Text block:

========

Several botnets were shut down and the CEO of rogue parmacy and fake antivirus credit card processor was arrested recently. This resulted in the significant drop of malicious software activity in August. Many took time to celebrate and rightfully so. However, I do not think this is the end of Fake AVs or malware in general.
First, some background. The days of malware made by computer nerds for fun are long gone. The most of malware is created for profit, and as long as you see something on your PC, you can safely assume that it is for profiting. Fake AVs are best known and annoying nowadays as they collected payments directly by asking to pay for non-existing full version. To make you pay, they scare you with non-existing threats for your PC. There were some variations with this, like recent PC Repair malware that scares with hardware errors instead of viruses, but the way they collect payment is the same: They ask for you to pay directly.
These payments cannot be processed easily, as every bank, Visa and Master Card looks for scams. Thus payment gateways are major bottleneck and risk point for malware makers. And taking even single of them down (not the website, but the company itself) hurts each of them significantly. Differently from malware skins and websites, it is more complex and costly task.

========

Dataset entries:
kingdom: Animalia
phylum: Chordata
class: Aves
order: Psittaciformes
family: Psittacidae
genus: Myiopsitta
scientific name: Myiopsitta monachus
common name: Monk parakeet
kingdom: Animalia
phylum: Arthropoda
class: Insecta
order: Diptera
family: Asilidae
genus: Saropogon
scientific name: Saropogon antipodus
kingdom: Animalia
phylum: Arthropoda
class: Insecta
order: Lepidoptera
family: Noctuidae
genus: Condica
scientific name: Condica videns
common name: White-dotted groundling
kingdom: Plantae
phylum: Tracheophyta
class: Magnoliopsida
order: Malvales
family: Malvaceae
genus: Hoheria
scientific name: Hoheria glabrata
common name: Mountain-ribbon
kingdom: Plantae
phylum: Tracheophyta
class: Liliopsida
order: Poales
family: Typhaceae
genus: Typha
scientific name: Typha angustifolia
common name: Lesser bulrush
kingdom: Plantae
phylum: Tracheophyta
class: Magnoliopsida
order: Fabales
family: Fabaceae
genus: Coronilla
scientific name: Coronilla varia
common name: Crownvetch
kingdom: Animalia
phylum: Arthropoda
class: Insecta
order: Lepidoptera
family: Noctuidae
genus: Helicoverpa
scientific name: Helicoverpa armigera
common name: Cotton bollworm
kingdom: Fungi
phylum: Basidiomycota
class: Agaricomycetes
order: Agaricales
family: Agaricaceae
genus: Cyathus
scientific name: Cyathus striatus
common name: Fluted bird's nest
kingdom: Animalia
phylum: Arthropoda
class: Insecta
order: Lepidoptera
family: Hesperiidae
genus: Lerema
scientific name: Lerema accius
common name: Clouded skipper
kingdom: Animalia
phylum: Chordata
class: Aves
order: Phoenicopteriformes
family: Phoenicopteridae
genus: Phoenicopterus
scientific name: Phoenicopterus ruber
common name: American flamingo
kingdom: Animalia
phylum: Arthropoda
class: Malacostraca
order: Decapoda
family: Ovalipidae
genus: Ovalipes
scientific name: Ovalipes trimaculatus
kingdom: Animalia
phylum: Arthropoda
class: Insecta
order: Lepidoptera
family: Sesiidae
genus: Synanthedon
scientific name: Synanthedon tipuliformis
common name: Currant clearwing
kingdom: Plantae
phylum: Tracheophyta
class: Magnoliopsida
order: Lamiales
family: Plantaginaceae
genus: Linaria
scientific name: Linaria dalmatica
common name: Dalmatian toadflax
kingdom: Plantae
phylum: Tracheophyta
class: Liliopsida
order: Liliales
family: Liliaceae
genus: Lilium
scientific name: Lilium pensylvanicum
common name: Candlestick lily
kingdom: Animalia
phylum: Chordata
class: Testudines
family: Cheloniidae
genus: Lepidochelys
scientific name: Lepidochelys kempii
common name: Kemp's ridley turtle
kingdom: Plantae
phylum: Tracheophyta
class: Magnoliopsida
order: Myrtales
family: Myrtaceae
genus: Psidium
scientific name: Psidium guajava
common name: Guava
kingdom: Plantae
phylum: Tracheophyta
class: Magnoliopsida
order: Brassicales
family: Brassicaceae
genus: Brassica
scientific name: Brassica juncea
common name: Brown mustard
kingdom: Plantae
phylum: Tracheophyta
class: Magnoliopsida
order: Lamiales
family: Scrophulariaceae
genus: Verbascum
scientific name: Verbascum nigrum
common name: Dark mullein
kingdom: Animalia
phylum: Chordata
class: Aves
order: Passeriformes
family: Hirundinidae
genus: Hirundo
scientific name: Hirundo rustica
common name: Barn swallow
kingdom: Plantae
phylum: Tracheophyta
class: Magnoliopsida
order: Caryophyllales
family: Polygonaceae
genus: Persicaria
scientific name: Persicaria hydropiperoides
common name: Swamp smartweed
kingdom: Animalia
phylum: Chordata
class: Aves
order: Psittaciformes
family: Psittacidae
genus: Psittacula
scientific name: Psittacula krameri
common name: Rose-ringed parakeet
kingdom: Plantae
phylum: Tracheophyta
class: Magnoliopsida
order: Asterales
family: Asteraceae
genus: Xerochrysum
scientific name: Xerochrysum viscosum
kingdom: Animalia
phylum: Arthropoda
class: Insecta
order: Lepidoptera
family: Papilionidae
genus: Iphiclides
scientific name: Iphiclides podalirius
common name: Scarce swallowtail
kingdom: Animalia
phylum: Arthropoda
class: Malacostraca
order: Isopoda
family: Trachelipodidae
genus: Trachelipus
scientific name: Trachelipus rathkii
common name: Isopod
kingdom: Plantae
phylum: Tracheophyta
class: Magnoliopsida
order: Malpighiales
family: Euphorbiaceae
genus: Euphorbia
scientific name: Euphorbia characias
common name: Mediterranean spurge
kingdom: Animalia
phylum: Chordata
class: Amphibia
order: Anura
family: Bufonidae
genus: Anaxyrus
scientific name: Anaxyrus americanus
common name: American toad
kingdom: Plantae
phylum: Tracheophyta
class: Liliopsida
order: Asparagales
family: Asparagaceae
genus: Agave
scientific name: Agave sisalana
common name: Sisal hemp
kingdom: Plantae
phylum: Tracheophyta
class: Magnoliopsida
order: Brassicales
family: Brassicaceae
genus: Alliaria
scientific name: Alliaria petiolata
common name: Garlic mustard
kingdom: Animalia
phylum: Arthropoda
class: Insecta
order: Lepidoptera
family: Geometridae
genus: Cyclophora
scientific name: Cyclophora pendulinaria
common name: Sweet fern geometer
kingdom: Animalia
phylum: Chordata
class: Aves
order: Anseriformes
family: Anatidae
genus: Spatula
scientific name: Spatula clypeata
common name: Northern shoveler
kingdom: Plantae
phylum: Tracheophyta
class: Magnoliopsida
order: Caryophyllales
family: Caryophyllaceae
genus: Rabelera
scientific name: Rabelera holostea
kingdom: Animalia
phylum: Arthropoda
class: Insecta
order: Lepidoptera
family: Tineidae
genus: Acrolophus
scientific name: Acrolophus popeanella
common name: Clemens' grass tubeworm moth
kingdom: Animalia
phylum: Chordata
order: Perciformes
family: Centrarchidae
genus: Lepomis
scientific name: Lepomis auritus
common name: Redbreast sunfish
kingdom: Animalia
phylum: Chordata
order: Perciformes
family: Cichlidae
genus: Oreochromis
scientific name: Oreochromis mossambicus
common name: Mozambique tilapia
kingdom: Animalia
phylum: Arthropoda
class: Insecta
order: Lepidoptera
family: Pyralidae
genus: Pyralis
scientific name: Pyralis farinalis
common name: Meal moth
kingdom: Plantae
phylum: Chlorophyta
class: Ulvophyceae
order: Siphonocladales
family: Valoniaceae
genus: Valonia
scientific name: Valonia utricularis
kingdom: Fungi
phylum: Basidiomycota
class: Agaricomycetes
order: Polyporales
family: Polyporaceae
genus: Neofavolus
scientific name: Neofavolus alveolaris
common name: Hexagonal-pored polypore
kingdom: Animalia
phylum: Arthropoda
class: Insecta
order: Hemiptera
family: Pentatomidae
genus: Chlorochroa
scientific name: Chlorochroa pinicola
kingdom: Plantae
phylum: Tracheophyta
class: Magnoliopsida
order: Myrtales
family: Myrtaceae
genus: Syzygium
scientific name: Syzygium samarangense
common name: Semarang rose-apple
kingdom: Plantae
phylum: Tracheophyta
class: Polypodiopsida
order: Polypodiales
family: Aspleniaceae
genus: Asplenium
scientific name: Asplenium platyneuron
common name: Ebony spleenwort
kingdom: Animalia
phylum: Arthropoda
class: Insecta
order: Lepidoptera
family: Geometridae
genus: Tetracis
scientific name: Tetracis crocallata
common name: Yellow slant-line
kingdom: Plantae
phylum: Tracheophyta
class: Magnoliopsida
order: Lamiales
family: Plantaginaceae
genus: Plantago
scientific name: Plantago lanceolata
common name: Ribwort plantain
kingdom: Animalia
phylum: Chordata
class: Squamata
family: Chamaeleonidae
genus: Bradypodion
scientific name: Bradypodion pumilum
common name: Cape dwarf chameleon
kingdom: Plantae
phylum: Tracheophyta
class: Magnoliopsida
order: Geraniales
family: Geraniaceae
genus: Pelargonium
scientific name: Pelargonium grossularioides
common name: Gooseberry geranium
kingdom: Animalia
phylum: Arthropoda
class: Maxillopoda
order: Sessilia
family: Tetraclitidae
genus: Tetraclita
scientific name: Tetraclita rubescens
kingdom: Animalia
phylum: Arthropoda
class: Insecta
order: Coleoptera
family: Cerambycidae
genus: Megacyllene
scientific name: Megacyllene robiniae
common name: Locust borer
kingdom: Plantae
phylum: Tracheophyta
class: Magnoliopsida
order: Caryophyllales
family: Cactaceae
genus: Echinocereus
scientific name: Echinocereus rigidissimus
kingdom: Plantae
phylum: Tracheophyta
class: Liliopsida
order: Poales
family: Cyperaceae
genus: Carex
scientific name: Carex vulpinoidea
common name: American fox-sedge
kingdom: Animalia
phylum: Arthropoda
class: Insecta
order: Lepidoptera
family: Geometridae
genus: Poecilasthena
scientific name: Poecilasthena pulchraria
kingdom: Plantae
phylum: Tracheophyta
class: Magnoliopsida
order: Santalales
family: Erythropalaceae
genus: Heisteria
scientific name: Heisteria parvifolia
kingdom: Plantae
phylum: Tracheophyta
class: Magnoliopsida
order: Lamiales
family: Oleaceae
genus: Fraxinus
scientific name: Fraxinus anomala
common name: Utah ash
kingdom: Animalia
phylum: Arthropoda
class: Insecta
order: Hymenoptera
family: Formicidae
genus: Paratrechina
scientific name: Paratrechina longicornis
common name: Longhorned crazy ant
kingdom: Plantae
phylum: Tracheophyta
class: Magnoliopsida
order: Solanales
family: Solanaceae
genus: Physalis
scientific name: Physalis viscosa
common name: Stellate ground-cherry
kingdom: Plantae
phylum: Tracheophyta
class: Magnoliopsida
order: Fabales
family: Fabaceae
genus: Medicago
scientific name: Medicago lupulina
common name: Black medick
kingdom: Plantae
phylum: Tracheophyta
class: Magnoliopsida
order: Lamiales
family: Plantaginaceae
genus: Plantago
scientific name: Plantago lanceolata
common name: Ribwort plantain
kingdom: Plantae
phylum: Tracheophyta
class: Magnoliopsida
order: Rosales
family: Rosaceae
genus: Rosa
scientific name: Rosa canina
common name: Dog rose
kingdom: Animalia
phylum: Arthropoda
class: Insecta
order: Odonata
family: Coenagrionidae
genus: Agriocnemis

========

Required action A:
Which parties does the passage on Fake AVs name as looking for scams?
Required action B:
Can you carry the passage on Fake AVs forward from its last sentence?
The dataset entries have no role in any of this.

Expected output A:
Every bank, Visa and Master Card.

Expected output B:
So, what will happen once the payment gateway gets down? There are many ways malware makers can still make money, and our experience shows that they do exactly that.
For example, we see a rise of clickjacking attacks, which forces user to click on their affiliated links that might not be harmful per se. The user is redirected from “real” websites or search results to the websites malware makers insert. The owners pay malware makers for traffic or sales. Some of them are innocent, some just do not care about the source of the traffic. The famous google redirect virus, though there are other implementations as well.
Another possible way to make money for malware makers is distributing legal anti-malware or anti-virus programs instead of fake ones. This is illegal according to affiliate guidelines of all legitimate affiliate networks, but they might hope not to be caught. While there are various opinions which software is more likely to be distributed illegally, I would say this is not important at all. This can happen and will happen with all legitimate malware removal programs. We have seen such things in the past as well.
Thirdly, one could spice up things with using other, non-security related programs that will require payment. This is already happening with VLC, which “paid version” is distributed by malware makers. There are affiliate programs for various codec packs as well, which are distributed by malware makers.
And lastly, they could return to adware or spyware model of operation, which pays less than others, but has less risks as well.
Thus it is highly obvious that we will not see less infections in the long run. What we see is the result of both some security program makers and PC owners focusing on visible forms of malware and judging amount of infections from that.